Embracing enterprise DevOps

Don’t treat DevOps as an implementation project, says Accenture’s Mirco Hering

The discussion around enterprise DevOps has matured significantly over the last two or three years according to Mirco Hering.

But while many organisations are keen to embrace the idea, far fewer have successful embraced it at a strategic level says Hering, the APAC lead for Accenture’s DevOps and Agile practice.

“What I call enterprise DevOps is really the end-to-end, overall strategy to make sure that these different things fit together, as well as the implementation of technical practices, cultural change, change management to bring developers and operations and the system admins on that journey,” he says. “That’s what only a few organisations are really doing at the moment.”

“The pressure is on the CIO to do more with less and do it faster,” Hering says. “I think that’s where they start looking for new solutions and DevOps seems to offer the silver bullet.
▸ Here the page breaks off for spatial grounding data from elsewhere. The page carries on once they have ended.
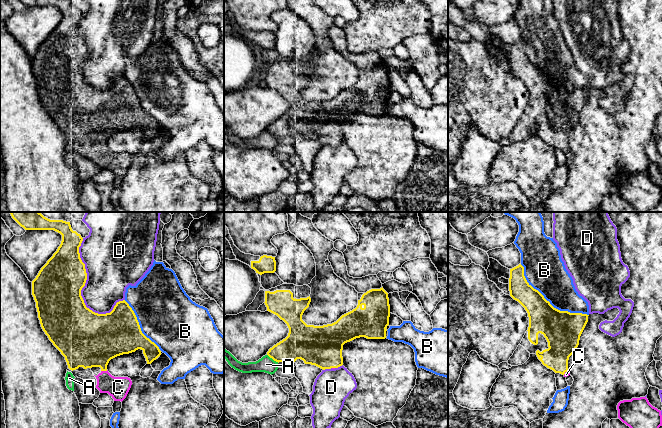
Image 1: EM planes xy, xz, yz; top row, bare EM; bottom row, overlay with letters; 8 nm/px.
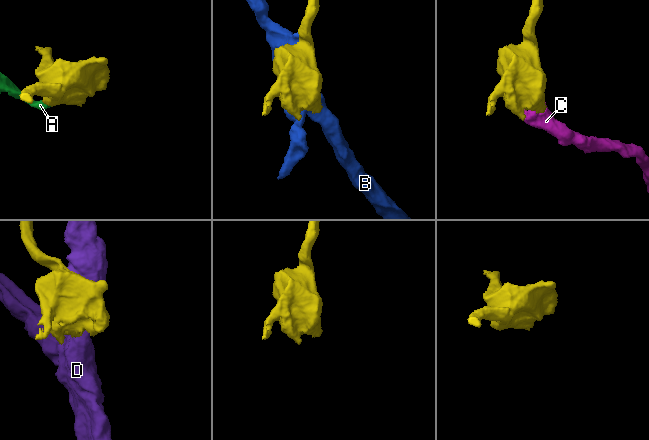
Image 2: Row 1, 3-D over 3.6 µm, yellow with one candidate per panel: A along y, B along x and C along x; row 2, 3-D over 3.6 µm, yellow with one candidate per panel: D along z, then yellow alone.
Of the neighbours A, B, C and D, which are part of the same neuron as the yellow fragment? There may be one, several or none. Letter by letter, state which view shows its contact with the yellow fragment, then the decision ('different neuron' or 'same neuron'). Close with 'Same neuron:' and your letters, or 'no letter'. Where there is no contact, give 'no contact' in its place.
A: contact in xz; different neuron
B: contact in yz; different neuron
C: contact in xy; same neuron
D: contact in xy; different neuron
Same neuron: C

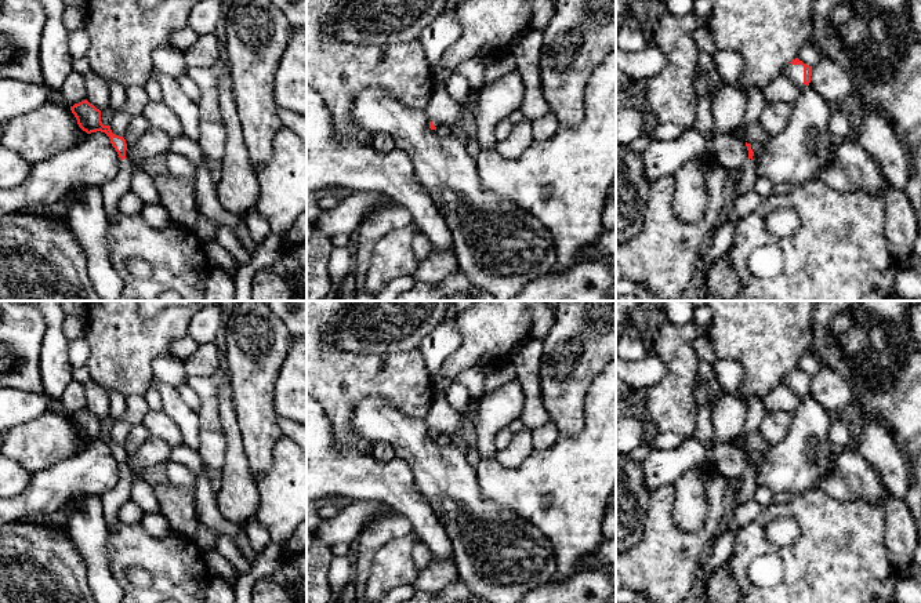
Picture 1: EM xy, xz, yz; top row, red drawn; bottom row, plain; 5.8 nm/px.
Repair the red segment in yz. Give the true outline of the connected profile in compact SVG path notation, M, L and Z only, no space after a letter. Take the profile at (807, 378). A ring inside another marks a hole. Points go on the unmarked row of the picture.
M795 367L782 378L782 385L790 388L794 393L804 397L811 392L812 377Z

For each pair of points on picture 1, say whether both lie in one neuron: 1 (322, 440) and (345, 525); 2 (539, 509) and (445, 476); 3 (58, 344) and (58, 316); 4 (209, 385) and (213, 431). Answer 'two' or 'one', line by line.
1: two
2: two
3: one
4: one

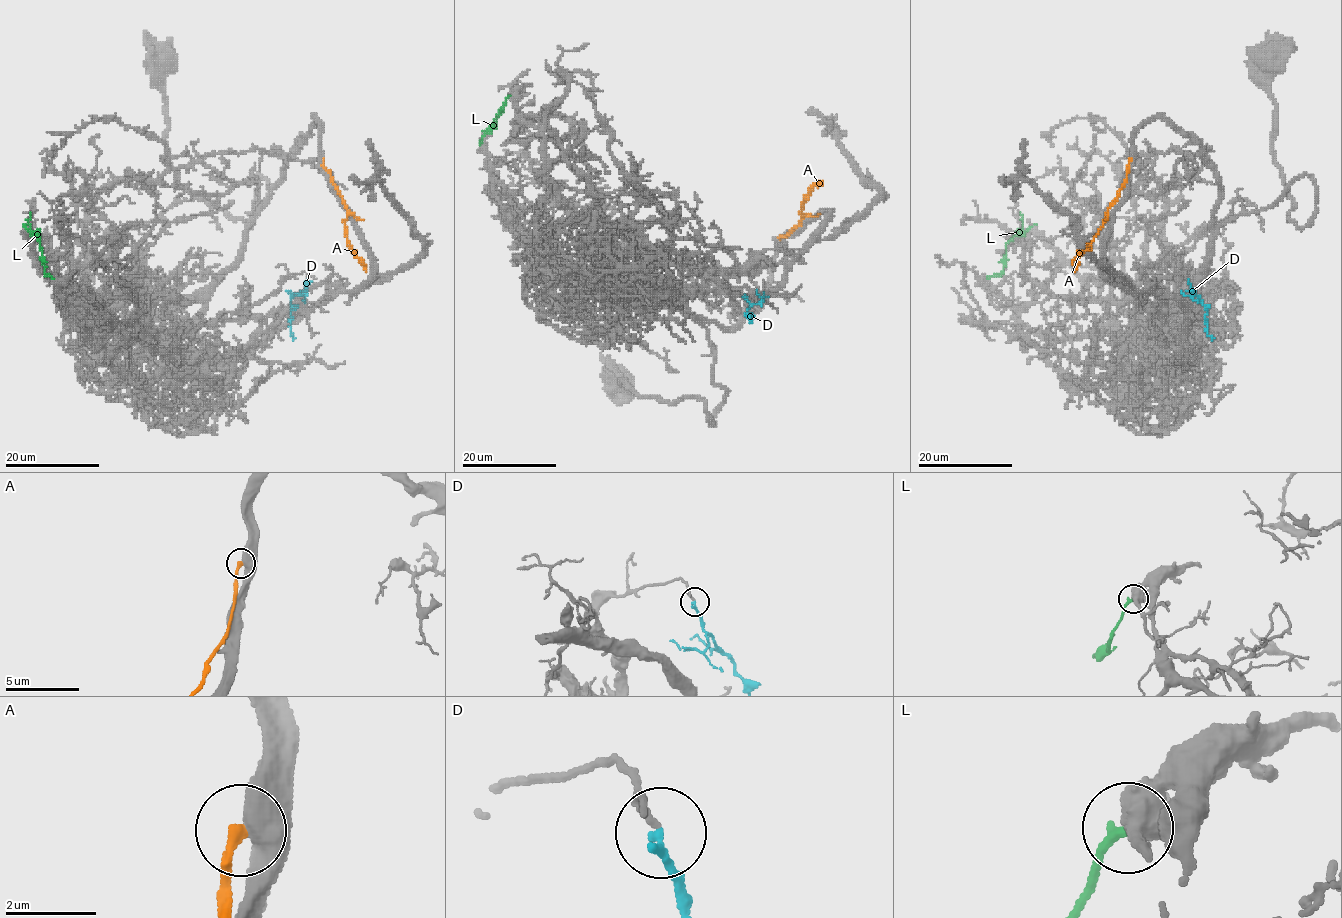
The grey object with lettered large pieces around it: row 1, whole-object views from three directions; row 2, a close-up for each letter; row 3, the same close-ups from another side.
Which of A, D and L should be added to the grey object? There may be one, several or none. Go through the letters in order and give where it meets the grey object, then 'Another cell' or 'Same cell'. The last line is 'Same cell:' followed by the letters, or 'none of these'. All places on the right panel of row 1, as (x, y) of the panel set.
A: Touches grey at (1130, 159). Another cell
D: Touches grey at (1188, 279). Another cell
L: Touches grey at (987, 278). Another cell
Same cell: none of these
What people tend to not understand is that it’s a transformation – it’s not an implementation project where you just implement a specific tool or a specific practice.”
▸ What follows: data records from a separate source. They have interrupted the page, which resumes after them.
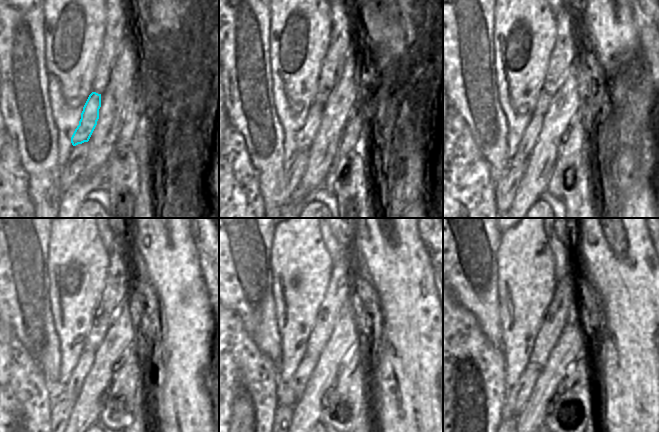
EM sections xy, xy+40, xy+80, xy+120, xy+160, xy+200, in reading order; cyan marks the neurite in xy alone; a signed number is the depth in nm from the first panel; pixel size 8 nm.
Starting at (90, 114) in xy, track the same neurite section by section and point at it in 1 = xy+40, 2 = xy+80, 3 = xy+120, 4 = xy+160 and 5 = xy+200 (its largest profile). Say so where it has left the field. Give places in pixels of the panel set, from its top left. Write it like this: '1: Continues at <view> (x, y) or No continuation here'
1: Continues at xy+40 (305, 137)
2: Continues at xy+80 (529, 138)
3: Continues at xy+120 (73, 385)
4: Continues at xy+160 (291, 392)
5: Continues at xy+200 (517, 396)

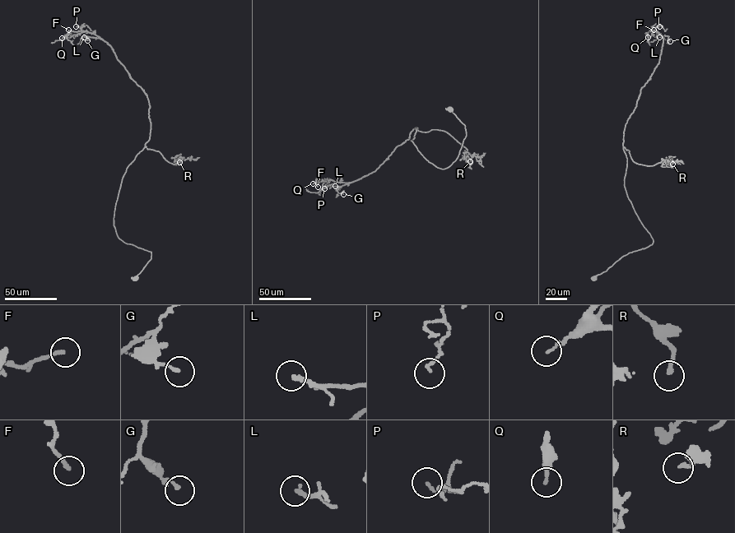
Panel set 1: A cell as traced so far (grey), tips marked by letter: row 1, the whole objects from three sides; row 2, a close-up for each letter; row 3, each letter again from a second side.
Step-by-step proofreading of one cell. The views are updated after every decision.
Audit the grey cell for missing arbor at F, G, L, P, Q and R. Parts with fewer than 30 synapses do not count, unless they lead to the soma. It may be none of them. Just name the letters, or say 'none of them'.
L

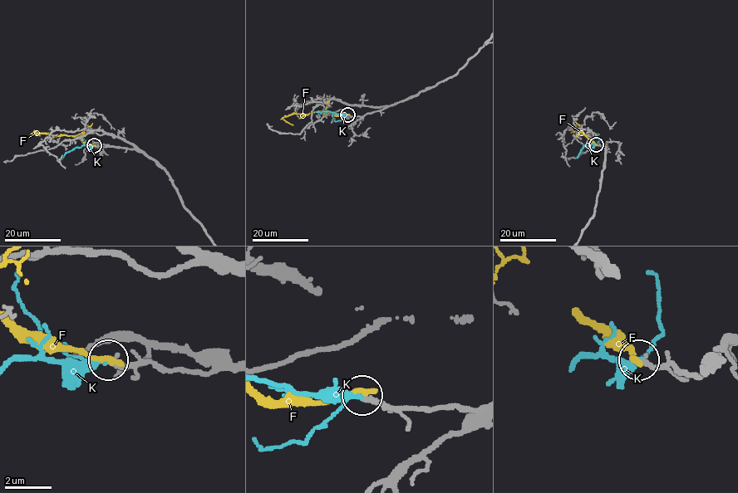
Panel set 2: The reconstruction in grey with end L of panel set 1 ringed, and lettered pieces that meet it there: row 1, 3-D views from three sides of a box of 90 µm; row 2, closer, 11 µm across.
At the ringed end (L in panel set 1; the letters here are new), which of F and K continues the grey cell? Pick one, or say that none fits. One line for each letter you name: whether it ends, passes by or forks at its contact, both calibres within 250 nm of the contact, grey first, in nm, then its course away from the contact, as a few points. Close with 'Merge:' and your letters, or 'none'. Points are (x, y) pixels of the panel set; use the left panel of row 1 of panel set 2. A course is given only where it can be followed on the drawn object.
K: It passes by. Thickness 240 nm (grey) against 200 nm. Its course: (95, 145), (75, 147), (58, 160)
Merge: K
“You really have to change the way that your organisation responds and it’s very often bundled with Agile, so that you bring business closer to IT and then make IT more responsive,” Hering says.

Along with treating DevOps as an implementation project — “We’re going to implement DevOps and then after 12 months we are done” — another misstep he often sees is people declaring success too early on their DevOps journey.

“It’s a bit like Agile was, when as soon as post-it notes were all over the wall people said ‘Agile is done’,” he says.

“‘We’ve installed Jenkins, we have CI, we’re now using AWS, it means we’re DevOps.’ I think it requires experience to understand how far you can push these solutions, and how far you can really go, so that you’re not declaring success too early and then falling back into old patterns.”

Driving change

Hering says that where he’s seen the best results, implementing DevOps-inspired transformations has been both a top-down and bottom-up process. “You have to have support from the top and you have to create a bit of a movement from below,” he says.

A tool that Accenture has found particularly useful is value stream mapping (VSM), he says.

“We have the CIO and representatives from all parts of IT and we map out the end-to-end process for IT delivery, from idea in the business all the way until it is running in production and being supported,” he says.

“We then go through all the different activities that will fall into that, we go through the cycle time for specific activities, we highlight areas where you have quality concerns or there’s a lot of rework. That gives you a good map of where you should start looking – where should you use the big toolbox that DevOps has to start making life better.”

“You really focus on things that are hurting at the moment,” he says. “Then on the flip side you do change management to make sure that people actually understand what continuous integration is, what continuous delivery is, how to do test automation well. For all of those there’s a lot of misconceptions out there and I think that change management component is very important.”

“It’s really a big transformation that you’re getting into, but you can take it one bite at a time.”

Conquering legacy

“We see two strategies we are helping clients to explore” when it comes to dealing with legacy systems, says Mirco Hering.

One is putting an API layer in front of them.

“I think that’s what’s very popular at the moment,” he says. “We’re working with a government client and they have a big old mainframe system. The way that they’re enabling their digital services is by providing a service layer where those mainframe services are abstracted. So when you go in and request a new visa it basically consumes a bunch of mainframe services but they can continue reworking the workflow and the user engagement without actually having to change the mainframe.”

The other approach is the so-called ‘strangler pattern’: “The idea there is that you take a big application and you carve things out of it until that old application disappears. Rather than doing a big change and transforming it, you carve out the user registration and do it somewhere else, and then you carve out let’s say the shopping cart and put it somewhere else. You use that model to make the legacy smaller and smaller over time.”